Any change in the equilibrium is studied on the basis of Le-Chatelier's principle.

This principle states that if there is any change in the variables of the reaction, the equilibrium will shift in the direction to minimize the effect.

On addition of reactant at equilibrium shifts the equilibrium in forward direction.
On addition of product at equilibrium shifts the equilibrium in backward direction.
On removal of reactant at equilibrium shifts the equilibrium in backward direction.
On removal of product at equilibrium shifts the equilibrium in forward direction.

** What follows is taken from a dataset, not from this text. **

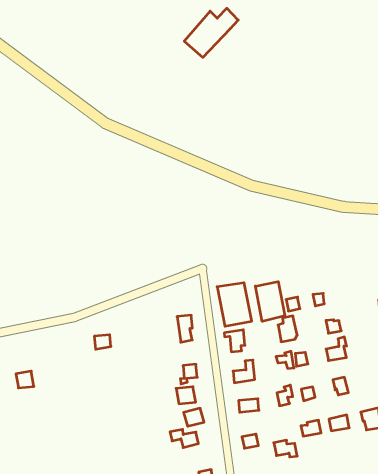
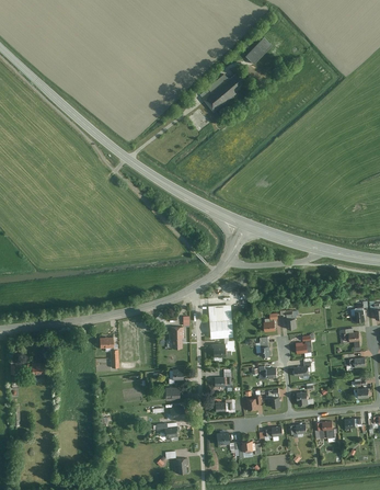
building: [255,282,285,321] -> none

$A(aq)+B(aq)\rightleftharpoons 2C(aq)$

Reactants = A , B

Product = C

1. Increase A

On increasing the amount of A at equilibrium will shift the equilibrium in forward or rightward direction.

2. Increase B

On increasing the amount of B at equilibrium will shift the equilibrium in forward or rightward direction.

3. Increase C

On increasing the amount of C at equilibrium will shift the equilibrium in backward or leftward direction.

4. Decease A

On decreasing the amount of A at equilibrium will shift the equilibrium in backward or leftward direction.

5. Decease B

On decreasing the amount of B at equilibrium will shift the equilibrium in backward or leftward direction.

6. Decease C

On decreasing the amount of C at equilibrium will shift the equilibrium in forward or rightward direction.

7. Double A and Halve B

Equilibrium constant of the reaction = K

$K=\frac{[C]^2}{[A][B]}$

On doubling A and halving B, equilibrium constant of the reaction = K'

$K'=\frac{[C]^2}{[2A][\frac{B}{2}]}=\frac{[C]^2}{[A][B]}$

The value of equilibrium constant K' is equal to K, which means that equilibrium will not shift in any direction.

8. Double both B and C

Equilibrium constant of the reaction = K

$K=\frac{[C]^2}{[A][B]}$

On doubling B and C, equilibrium constant of the reaction = K'

$K'=\frac{[2C]^2}{[A][2B]}=\frac{4[C]^2}{[A][2B]}=\frac{2[C]^2}{[A][B]}$

K' = 2 K

The value of equilibrium constant K' is double the K, which means that product is increasing which means that equilibrium will shift in backward or leftward direction.